Sauf qu'un jour où ils rentrent tous deux chez eux d'assez mauvaise humeur, un vieil homme distingué leur demande de l'aide: il ne sait plus qui il est, ni où il est. D'abord réticents, Giovanna et Filippo l'emmènent chez eux, bien décidés à le remettre le lendemain aux mains des carabinieri. Mais le vieillard, par ailleurs discret et poli, restera chez eux plus longtemps que prévu et cette présence mystérieuse va déclencher une série de réactions en chaîne, tout particulièrement chez Giovanna qui s'occupe gentiment de lui. Avec un locataire qu'elle aperçoit à ""la fenêtre d'en face"", elle partira à le recherche de l'identité perdue du vieil homme inconnu. Au cours de cette quête du passé, dans ce travail de reconstitution de la mémoire, la jeune femme va être amenée à jeter un regard neuf sur sa propre existence.
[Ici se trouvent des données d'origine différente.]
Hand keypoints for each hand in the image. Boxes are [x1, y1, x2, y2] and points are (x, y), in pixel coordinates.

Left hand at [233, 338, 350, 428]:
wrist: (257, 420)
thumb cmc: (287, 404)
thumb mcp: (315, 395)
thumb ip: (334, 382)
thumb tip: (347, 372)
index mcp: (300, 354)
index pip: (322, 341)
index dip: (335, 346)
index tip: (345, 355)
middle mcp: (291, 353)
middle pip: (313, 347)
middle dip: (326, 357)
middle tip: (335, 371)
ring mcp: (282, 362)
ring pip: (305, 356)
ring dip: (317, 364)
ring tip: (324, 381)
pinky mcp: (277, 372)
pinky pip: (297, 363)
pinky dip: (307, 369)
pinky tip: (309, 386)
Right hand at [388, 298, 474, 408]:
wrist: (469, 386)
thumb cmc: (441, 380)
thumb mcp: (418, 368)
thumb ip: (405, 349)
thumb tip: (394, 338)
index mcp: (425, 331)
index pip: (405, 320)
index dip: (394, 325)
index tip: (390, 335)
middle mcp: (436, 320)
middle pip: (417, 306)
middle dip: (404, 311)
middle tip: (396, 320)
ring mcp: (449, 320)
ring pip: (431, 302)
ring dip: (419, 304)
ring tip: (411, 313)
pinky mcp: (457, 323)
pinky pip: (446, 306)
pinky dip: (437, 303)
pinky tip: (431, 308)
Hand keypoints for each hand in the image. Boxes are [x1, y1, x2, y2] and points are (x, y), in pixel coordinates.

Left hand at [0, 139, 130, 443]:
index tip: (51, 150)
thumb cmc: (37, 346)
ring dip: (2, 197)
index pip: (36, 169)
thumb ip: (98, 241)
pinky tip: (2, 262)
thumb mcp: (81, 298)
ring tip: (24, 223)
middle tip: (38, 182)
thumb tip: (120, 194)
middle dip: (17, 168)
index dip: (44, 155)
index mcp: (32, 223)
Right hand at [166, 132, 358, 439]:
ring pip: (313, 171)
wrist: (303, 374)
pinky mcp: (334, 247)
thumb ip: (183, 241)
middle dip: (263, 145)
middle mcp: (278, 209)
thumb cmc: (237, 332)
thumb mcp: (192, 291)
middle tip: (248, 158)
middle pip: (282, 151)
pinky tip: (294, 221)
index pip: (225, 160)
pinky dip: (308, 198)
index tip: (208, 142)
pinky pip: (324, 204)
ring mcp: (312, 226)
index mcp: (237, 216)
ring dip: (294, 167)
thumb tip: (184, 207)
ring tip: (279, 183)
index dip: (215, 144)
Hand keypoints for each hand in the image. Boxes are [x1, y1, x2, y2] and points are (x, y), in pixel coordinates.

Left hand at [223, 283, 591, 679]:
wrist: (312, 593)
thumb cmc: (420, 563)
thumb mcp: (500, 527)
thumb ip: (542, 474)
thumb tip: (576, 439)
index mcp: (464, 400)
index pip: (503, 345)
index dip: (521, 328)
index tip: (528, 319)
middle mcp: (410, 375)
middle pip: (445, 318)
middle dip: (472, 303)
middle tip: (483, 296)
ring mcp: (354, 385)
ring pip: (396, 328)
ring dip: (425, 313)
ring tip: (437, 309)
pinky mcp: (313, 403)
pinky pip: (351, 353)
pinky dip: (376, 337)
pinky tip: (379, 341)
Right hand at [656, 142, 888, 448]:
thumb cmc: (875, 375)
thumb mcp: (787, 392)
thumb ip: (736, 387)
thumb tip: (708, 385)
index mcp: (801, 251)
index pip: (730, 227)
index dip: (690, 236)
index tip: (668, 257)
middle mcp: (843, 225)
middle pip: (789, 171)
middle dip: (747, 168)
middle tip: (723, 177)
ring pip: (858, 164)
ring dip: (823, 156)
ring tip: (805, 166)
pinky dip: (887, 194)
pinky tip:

Ferzan Ozpetek fait progresser son récit par petites touches successives, avec beaucoup de talent, transmettant les informations nécessaires comme au compte-gouttes, et distribuant les morceaux du puzzle (ceux du passé, ceux du présent) un par un. Non pour faire languir le spectateur (le suspense n'est pas l'élément moteur du film), mais pour mieux définir les relations qui s'installent subtilement entre les trajectoires existentielles de Giovanna et du vieil homme. Et c'est au travers de plusieurs étapes - souvent peuplées de personnages ou de fantômes surgis d'un passé tragique - que Giovanna va construire sa nouvelle identité et tendre vers une maturité nouvelle, le film apparaissant alors, dans ses dernières images, comme une œuvre teintée d'espoir, comme l'image d'une réconciliation possible avec soi-même et les autres.

Avec LA FENETRE D'EN FACE, Ferzan Ozpetek - cinéaste turc installé de longue date (vingt-cinq ans) en Italie - signe un excellent quatrième film, plus épuré que TABLEAU DE FAMILLE (CF n. 429), où l'on retrouve non seulement sa parfaite maîtrise du récit, mais surtout sa très grande sensibilité descriptive des gens, dans leurs relations, leurs gestes, leurs paroles, leurs allusions discrètes et les non-dits. Sans oublier le rôle important qu'il sait donner à différents objets, en particulier une lettre d'amour qui n'a finalement jamais pu être expédiée...

LA FENETRE D'EN FACE, dont le propos s'enrichit au fur et à mesure que l'intrigue se développe, est un film attachant et original, même s'il touche parfois aux limites du mélodrame classique. A noter l'excellente prestation de tous les acteurs, en particulier celle de Giovanna Mezzogiorno, dans le rôle difficile d'une jeune femme dont la sensibilité est toujours à fleur de peau. Une mention aussi - et surtout - à Massimo Girotti, dont c'est le dernier film: LA FENETRE D'EN FACE est ainsi un hommage à cet acteur qui vient de disparaître (il a tourné, dès 1939, avec la plupart des grands cinéastes italiens, Visconti, Antonioni, Pasolini, Bertolucci, etc.). Girotti campe ici le portrait d'un homme blessé par la vie, mais qui trouve encore la force de transmettre à Giovanna l'énergie qui lui reste, parvenant ainsi à lui donner les moyens d'aller de l'avant. ""Je te reconnais en moi"", lui dira-t-elle après sa mort. Une conclusion pleine d'émotion pour un film riche, intelligent et beau."